A new year, a new survey revealing the grim reality that over a third of British women have experienced harassment while out running. I would call this a shocking statistic, except that it isn't any more; not when it comes barely three months after another survey found the rate to be 43% amongst American women; not when that number rises to 58% for those under 30; not when a quarter of women in yet another study said they don't exercise outside at all for fear of harassment or assault.
The latest research, from England Athletics, showed the impact that such regular harassment can have on women's lives – over 60% of those surveyed said they felt anxious while running alone. The findings were released to coincide with the launch of Run Together, a national programme designed to get more people jogging and running regularly.
Having the option to run in a group is a fantastic incentive for many people to get fit and stay motivated, and doubtless many will relish the benefits.
But there will also be those who will suggest that such groups provide a solution for women who are harassed – that those who feel anxious should simply stop exercising alone and join a local running group. Problem solved! Except that it isn't. Because suggesting that women should alter their behaviour, change their route, adapt to somebody else's routine, and generally face inconvenience and disruption in order to avoid being harassed or worse is no solution at all.
There is a section of the Twittersphere, of the audience at any given event about feminism, or of the comments under an article like this one, which can be confidently relied upon to assert that in any given sexist situation there is evasive action women should be taking to protect themselves.
A woman is never to blamefor rape, they will hastily stress, but it simply makes sense for her to take 'sensible precautions' regarding her dress, or alcohol intake. It might not be fairfor police to suggest that women don't walk alone in an area where there have been recent assaults, but surely it's just 'common sense'? Of course it's not rightthat girls experience sky high rates of sexual harassment in schools, but if they will wear such short skirts, what exactly do they expect will happen?
What's most interesting about these arguments is that they so often come from the same group of people who react to anti-sexist campaigns with the indignant response: #NotAllMen. The same implications and arguments are employed – 'I see your point, but you must be logical about this. You must be reasonable.' It simply doesn't make sense to lump all men in together.
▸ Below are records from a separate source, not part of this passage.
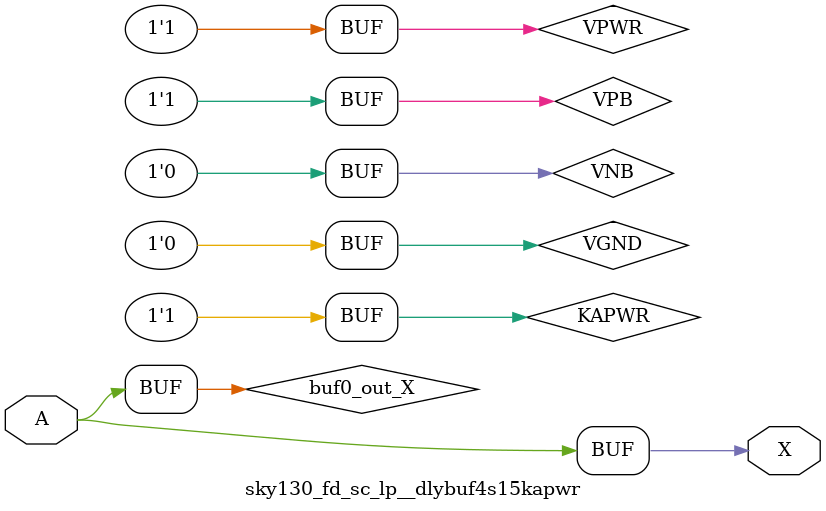
<source format=v>
/*
 * Copyright 2020 The SkyWater PDK Authors
 *
 * Licensed under the Apache License, Version 2.0 (the "License");
 * you may not use this file except in compliance with the License.
 * You may obtain a copy of the License at
 *
 *     https://www.apache.org/licenses/LICENSE-2.0
 *
 * Unless required by applicable law or agreed to in writing, software
 * distributed under the License is distributed on an "AS IS" BASIS,
 * WITHOUT WARRANTIES OR CONDITIONS OF ANY KIND, either express or implied.
 * See the License for the specific language governing permissions and
 * limitations under the License.
 *
 * SPDX-License-Identifier: Apache-2.0
*/


`ifndef SKY130_FD_SC_LP__DLYBUF4S15KAPWR_BEHAVIORAL_V
`define SKY130_FD_SC_LP__DLYBUF4S15KAPWR_BEHAVIORAL_V

/**
 * dlybuf4s15kapwr: Delay Buffer 4-stage 0.15um length inner stage
 *                  gates on keep-alive power rail.
 *
 * Verilog simulation functional model.
 */

`timescale 1ns / 1ps
`default_nettype none

`celldefine
module sky130_fd_sc_lp__dlybuf4s15kapwr (
    X,
    A
);

    // Module ports
    output X;
    input  A;

    // Module supplies
    supply1 VPWR ;
    supply0 VGND ;
    supply1 KAPWR;
    supply1 VPB  ;
    supply0 VNB  ;

    // Local signals
    wire buf0_out_X;

    //  Name  Output      Other arguments
    buf buf0 (buf0_out_X, A              );
    buf buf1 (X         , buf0_out_X     );

endmodule
`endcelldefine

`default_nettype wire
`endif  // SKY130_FD_SC_LP__DLYBUF4S15KAPWR_BEHAVIORAL_V
</source>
The only thing all rape victims have in common is the fact that they came into contact with a rapist
Well it doesn't make sense to lump all women in together either. You can't have it both ways. Leaving aside the fact that #NotAllMen is usually an aggrieved, defensive response to perceived rather than actual generalisation, it is worth pointing out that we shouldn't enforce mass behavioural change on women as the result of the actions of some men either.
What's more, we know with certainty that instructing women to take precautions to 'protect' themselves from rape or harassment isn't actually sensible or effective, because the reality is that the only thing all rape victims have in common is the fact that they came into contact with a rapist. Women of all ages, races and religions, wearing all kinds of clothing, are raped all over the world at all times of day.
Indeed, given that 90% of those who are raped already know the perpetrator (meaning that women are most often raped by partners, colleagues and friends) the most 'sensible' advice would be to suggest that they avoid their own homes, workplaces and beds.
Given that the vast majority of perpetrators of harassment and assault are men, it would arguably be equally, if not more effective, to ensure that male runners travel in pairs to keep an eye on each other's behaviour?
The idea of suggesting that all women take specific actions to 'reduce risk' might sound eminently reasonable to those who won't have to live with the consequences, but perhaps they wouldn't be so keen on the idea if we turned it on its head. Given that the vast majority of perpetrators of harassment and assault are men, it would arguably be equally, if not more effective, to ensure that all men go out in groups in areas where assaults have occurred, or that male runners and pedestrians travel in pairs to keep an eye on each other's behaviour? What's that you say? Not all men?
Well then – why all women? Why should all women pay the price for male violence on a daily basis? Why should women's lives be disrupted by the fear, anxiety and constant looming threat of harassment and abuse? Why should our schedules be rearranged, our commutes disrupted and our physical health suffer because some men commit acts of misogynist violence?
A new year, a new survey. Perhaps the reason things aren't changing is because we keep suggesting women find solutions, instead of tackling the perpetrators who are the real problem.